North Korea's nuclear bomb

January 04, 1994|By Richard K. Betts

PRESIDENT Clinton has declared that "North Korea must not be allowed to obtain nuclear weapons." Such strong language is unfortunate, since the United States is unlikely to back it up.

Some intelligence agencies claim that North Korea may already have two bombs. Besides, Pyongyang could bow to current American and U.N. demands and still proceed with its nuclear program.

We insist that North Korea stop violating the Nuclear Nonproliferation Treaty, which it has signed, and accept international inspections. To obtain these limited measures, we have offered some concessions, such as canceling U.S.-South Korean military maneuvers.

Further concessions could do more harm than good -- not because North Korea may reject the demands but because it might agree.

Inspections will not prevent North Koreans from developing weapons. Giving them concessions for simply agreeing to honor a contract will show them how effectively they can play the nuclear card.

Washington has threatened economic sanctions. North Korea, already destitute, has little trade to lose, but a cutoff of hard currency transfers from Koreans in Japan would hurt. China opposes sanctions, and South Korea is hesitant.

To reinstate treaty inspections, North Korea seeks more benefits: economic aid and diplomatic recognition.

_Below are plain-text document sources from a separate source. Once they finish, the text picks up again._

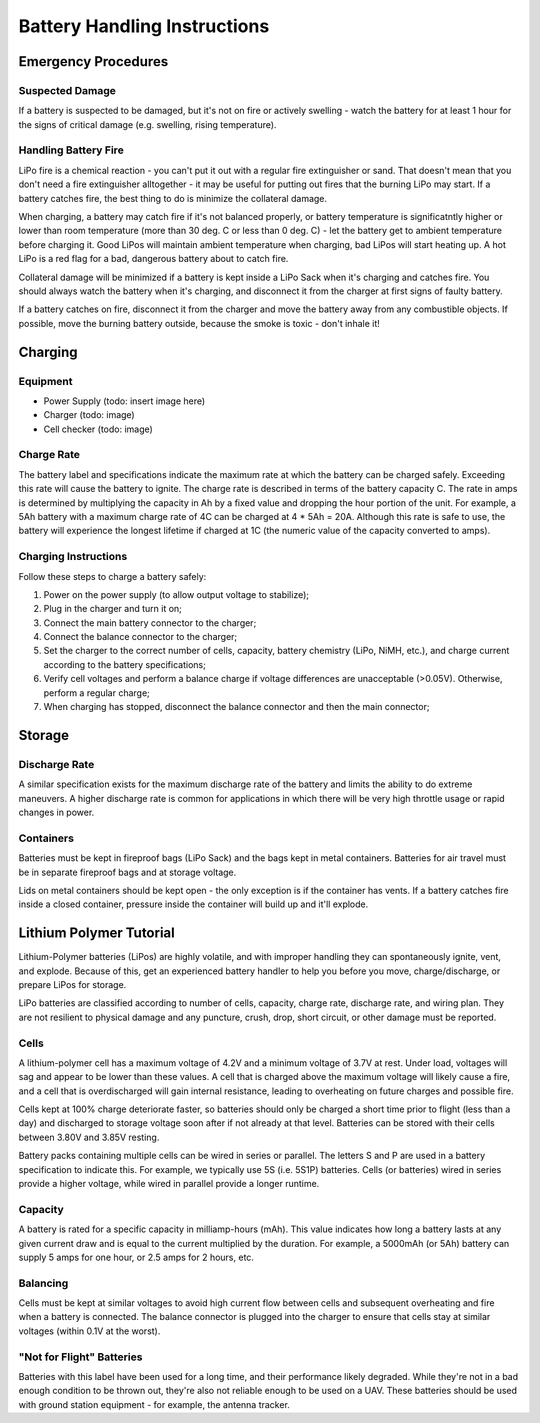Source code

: *****************************
Battery Handling Instructions
*****************************

Emergency Procedures
====================

Suspected Damage
----------------

If a battery is suspected to be damaged, but it's not on fire or actively swelling - watch the battery for at least 1 hour for the signs of critical damage (e.g. swelling, rising temperature).

Handling Battery Fire
---------------------

LiPo fire is a chemical reaction - you can't put it out with a regular fire extinguisher or sand. That doesn't mean that you don't need a fire extinguisher alltogether - it may be useful for putting out fires that the burning LiPo may start. If a battery catches fire, the best thing to do is minimize the collateral damage.

When charging, a battery may catch fire if it's not balanced properly, or battery temperature is significatntly higher or lower than room temperature (more than 30 deg. C or less than 0 deg. C) - let the battery get to ambient temperature before charging it. Good LiPos will maintain ambient temperature when charging, bad LiPos will start heating up. A hot LiPo is a red flag for a bad, dangerous battery about to catch fire. 

Collateral damage will be minimized if a battery is kept inside a LiPo Sack when it's charging and catches fire. You should always watch the battery when it's charging, and disconnect it from the charger at first signs of faulty battery.

If a battery catches on fire, disconnect it from the charger and move the battery away from any combustible objects. If possible, move the burning battery outside, because the smoke is toxic - don't inhale it!

Charging
========

Equipment
---------

- Power Supply (todo: insert image here)
- Charger (todo: image)
- Cell checker (todo: image)

Charge Rate
-----------

The battery label and specifications indicate the maximum rate at which the battery can be charged safely. Exceeding this rate will cause the battery to ignite. The charge rate is described in terms of the battery capacity C. The rate in amps is determined by multiplying the capacity in Ah by a fixed value and dropping the hour portion of the unit. For example, a 5Ah battery with a maximum charge rate of 4C can be charged at 4 * 5Ah = 20A. Although this rate is safe to use, the battery will experience the longest lifetime if charged at 1C (the numeric value of the capacity converted to amps).

Charging Instructions
---------------------

Follow these steps to charge a battery safely:

1. Power on the power supply (to allow output voltage to stabilize);
#. Plug in the charger and turn it on;
#. Connect the main battery connector to the charger;
#. Connect the balance connector to the charger;
#. Set the charger to the correct number of cells, capacity, battery chemistry (LiPo, NiMH, etc.), and charge current according to the battery specifications;
#. Verify cell voltages and perform a balance charge if voltage differences are unacceptable (>0.05V). Otherwise, perform a regular charge;
#. When charging has stopped, disconnect the balance connector and then the main connector;

Storage
=======

Discharge Rate
--------------

A similar specification exists for the maximum discharge rate of the battery and limits the ability to do extreme maneuvers. A higher discharge rate is common for applications in which there will be very high throttle usage or rapid changes in power.

Containers
----------

Batteries must be kept in fireproof bags (LiPo Sack) and the bags kept in metal containers. Batteries for air travel must be in separate fireproof bags and at storage voltage. 

Lids on metal containers should be kept open - the only exception is if the container has vents. If a battery catches fire inside a closed container, pressure inside the container will build up and it'll explode. 

Lithium Polymer Tutorial
========================

Lithium-Polymer batteries (LiPos) are highly volatile, and with improper handling they can spontaneously ignite, vent, and explode. Because of this, get an experienced battery handler to help you before you move, charge/discharge, or prepare LiPos for storage. 

LiPo batteries are classified according to number of cells, capacity, charge rate, discharge rate, and wiring plan. They are not resilient to physical damage and any puncture, crush, drop, short circuit, or other damage must be reported.

Cells
-----

A lithium-polymer cell has a maximum voltage of 4.2V and a minimum voltage of 3.7V at rest. Under load, voltages will sag and appear to be lower than these values. A cell that is charged above the maximum voltage will likely cause a fire, and a cell that is overdischarged will gain internal resistance, leading to overheating on future charges and possible fire.

Cells kept at 100% charge deteriorate faster, so batteries should only be charged a short time prior to flight (less than a day) and discharged to storage voltage soon after if not already at that level. Batteries can be stored with their cells between 3.80V and 3.85V resting.

Battery packs containing multiple cells can be wired in series or parallel. The letters S and P are used in a battery specification to indicate this. For example, we typically use 5S (i.e. 5S1P) batteries. Cells (or batteries) wired in series provide a higher voltage, while wired in parallel provide a longer runtime.

Capacity
--------

A battery is rated for a specific capacity in milliamp-hours (mAh). This value indicates how long a battery lasts at any given current draw and is equal to the current multiplied by the duration. For example, a 5000mAh (or 5Ah) battery can supply 5 amps for one hour, or 2.5 amps for 2 hours, etc.

Balancing
---------

Cells must be kept at similar voltages to avoid high current flow between cells and subsequent overheating and fire when a battery is connected. The balance connector is plugged into the charger to ensure that cells stay at similar voltages (within 0.1V at the worst).

"Not for Flight" Batteries
--------------------------

Batteries with this label have been used for a long time, and their performance likely degraded. While they're not in a bad enough condition to be thrown out, they're also not reliable enough to be used on a UAV. These batteries should be used with ground station equipment - for example, the antenna tracker. 

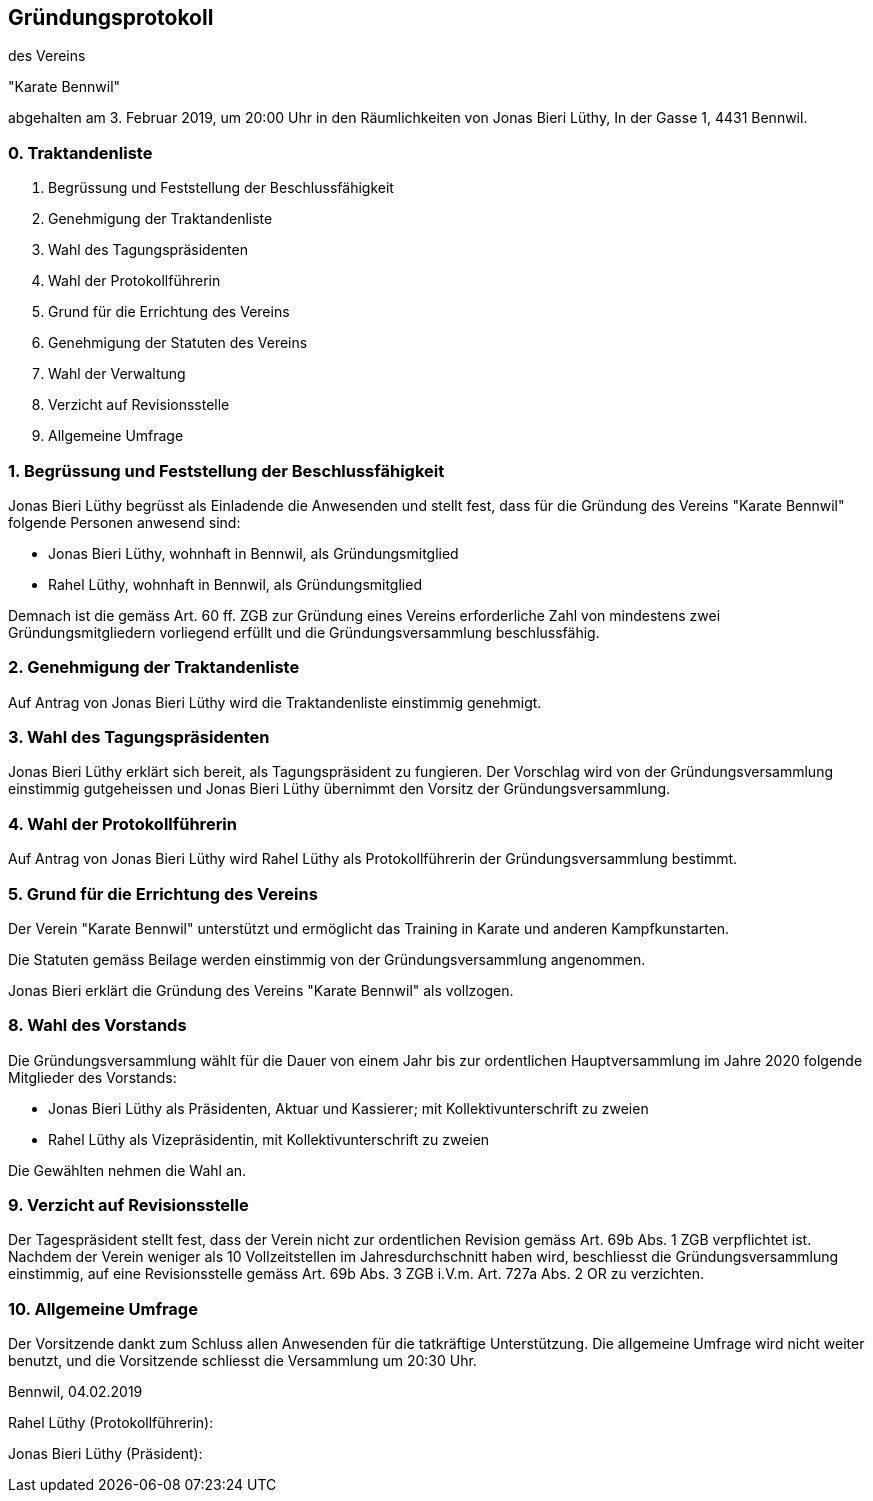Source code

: == Gründungsprotokoll

des Vereins

"Karate Bennwil"

abgehalten am 3. Februar 2019, um 20:00 Uhr in den Räumlichkeiten von Jonas Bieri Lüthy, In der Gasse 1, 4431 Bennwil.

=== 0. Traktandenliste

. Begrüssung und Feststellung der Beschlussfähigkeit 
. Genehmigung der Traktandenliste
. Wahl des Tagungspräsidenten
. Wahl der Protokollführerin
. Grund für die Errichtung des Vereins
. Genehmigung der Statuten des Vereins
. Wahl der Verwaltung
. Verzicht auf Revisionsstelle
. Allgemeine Umfrage

=== 1. Begrüssung und Feststellung der Beschlussfähigkeit

Jonas Bieri Lüthy begrüsst als Einladende die Anwesenden und stellt fest, dass für die Gründung des Vereins "Karate Bennwil" folgende Personen anwesend sind:

* Jonas Bieri Lüthy, wohnhaft in Bennwil, als Gründungsmitglied
* Rahel Lüthy, wohnhaft in Bennwil, als Gründungsmitglied

Demnach ist die gemäss Art. 60 ff. ZGB zur Gründung eines Vereins erforderliche
Zahl von mindestens zwei Gründungsmitgliedern vorliegend erfüllt und die
Gründungsversammlung beschlussfähig.

=== 2. Genehmigung der Traktandenliste

Auf Antrag von Jonas Bieri Lüthy wird die Traktandenliste einstimmig genehmigt.

=== 3. Wahl des Tagungspräsidenten

Jonas Bieri Lüthy erklärt sich bereit, als Tagungspräsident zu fungieren. Der
Vorschlag wird von der Gründungsversammlung einstimmig gutgeheissen und Jonas
Bieri Lüthy übernimmt den Vorsitz der Gründungsversammlung.

=== 4. Wahl der Protokollführerin

Auf Antrag von Jonas Bieri Lüthy wird Rahel Lüthy als Protokollführerin der
Gründungsversammlung bestimmt.

=== 5. Grund für die Errichtung des Vereins

Der Verein "Karate Bennwil" unterstützt und ermöglicht das Training in Karate 
und anderen Kampfkunstarten. 

Die Statuten gemäss Beilage werden einstimmig von der Gründungsversammlung
angenommen.

Jonas Bieri erklärt die Gründung des Vereins "Karate Bennwil" als vollzogen.

=== 8. Wahl des Vorstands

Die Gründungsversammlung wählt für die Dauer von einem Jahr bis zur ordentlichen
Hauptversammlung im Jahre 2020 folgende Mitglieder des Vorstands:

* Jonas Bieri Lüthy als Präsidenten, Aktuar und Kassierer; mit Kollektivunterschrift
zu zweien
* Rahel Lüthy als Vizepräsidentin, mit Kollektivunterschrift zu zweien

Die Gewählten nehmen die Wahl an.

=== 9. Verzicht auf Revisionsstelle

Der Tagespräsident stellt fest, dass der Verein nicht zur ordentlichen
Revision gemäss Art. 69b Abs. 1 ZGB verpflichtet ist. Nachdem der Verein
weniger als 10 Vollzeitstellen im Jahresdurchschnitt haben wird, beschliesst
die Gründungsversammlung einstimmig, auf eine Revisionsstelle gemäss Art. 69b
Abs. 3 ZGB i.V.m. Art. 727a Abs. 2 OR zu verzichten.

=== 10. Allgemeine Umfrage

Der Vorsitzende dankt zum Schluss allen Anwesenden für die tatkräftige
Unterstützung. Die allgemeine Umfrage wird nicht weiter benutzt, und die
Vorsitzende schliesst die Versammlung um 20:30 Uhr.

Bennwil, 04.02.2019 

Rahel Lüthy (Protokollführerin):

Jonas Bieri Lüthy (Präsident):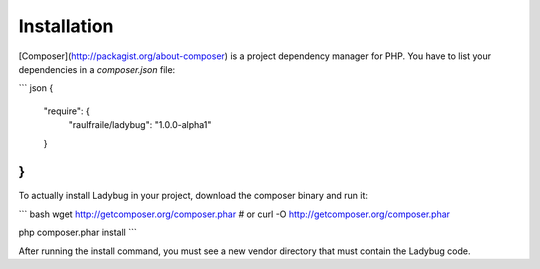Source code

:Installation
============

[Composer](http://packagist.org/about-composer) is a project dependency manager for PHP. You have to list
your dependencies in a `composer.json` file:

``` json
{
    "require": {
        "raulfraile/ladybug": "1.0.0-alpha1"
    }
}
```
To actually install Ladybug in your project, download the composer binary and run it:

``` bash
wget http://getcomposer.org/composer.phar
# or
curl -O http://getcomposer.org/composer.phar

php composer.phar install
```

After running the install command, you must see a new vendor directory that must contain the Ladybug code.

If we start giving in order to get, we should ask for much more than a commitment to a treaty Pyongyang has flouted.

Experience with Iraq shows how ineffective the inspections under the treaty are.

For years before the Persian Gulf war, Iraq complied with international monitors. Only after the surrender accord allowed U.N. inspectors to snoop for previously unknown facilities did we discover that Saddam Hussein had an amazingly big nuclear weapons program.

Compared to North Korea, Iraq is an open society. No matter how much inspectors or U.S. satellites might discover about North Korea's atomic program, we could never be sure that more weapons were not being developed in secret lairs.

North Korea has few funds for secret projects, and sanctions, not concessions, will best crimp its resources.

Relying on the nonproliferation treaty is also foolish because it would allow the country to keep spent fuel from its reactors. Pyongyang could defy the treaty at any time and reprocess this stockpile into nuclear bombs.

North Korea is no ordinary outlaw country. Since invading the South in 1950, it has behaved with consistent recklessness: seizing the USS Pueblo in 1968, trying twice to assassinate the South Korean president, Park Chung Hee (and killing his wife in one of the attempts), hacking two American officers to death in 1976, murdering half the South Korean Cabinet with a bomb in Rangoon in 1983, digging infiltration tunnels under the demilitarized zone, blowing up Korean Air Lines Flight 858 in 1987 and frequently kidnapping South Korean citizens.

Why should we expect the most Orwellian government in the world to become responsible if it gains concessions just for reversing its violations?

Some Western diplomats worry that pressure would provoke the North Koreans to lash out. This risk, bad as it may be, is no harder to face now than later -- after they have had more time to stock a nuclear arsenal.

Others think the regime is on the verge of collapse. If so, rewarding its foul play would do more to postpone change than speed it.

The West should only offer North Korea new concessions, including economic aid, for a credible accounting and surrender of all its plutonium (including nuclear weapons), for surrendering any spent fuel its energy reactors produce in the future and for allowing unlimited inspections like those the United Nations is carrying out in Iraq.

We should offer nothing if Pyongyang agrees only to meet the obligations of the nonproliferation treaty.

If it stonewalls, we should impose economic sanctions.

If we can't enforce the sanctions, and if we have no intention of imposing unlimited investigations by force (as we have in Iraq), President Clinton should cool his rhetoric.

If we have to learn to live with North Korean nuclear weapons, it does no good to growl like a paper tiger.

Richard K. Betts, author of "Nuclear Blackmail and Nuclear Balance," is director of security studies at Columbia University's School of International and Public Affairs.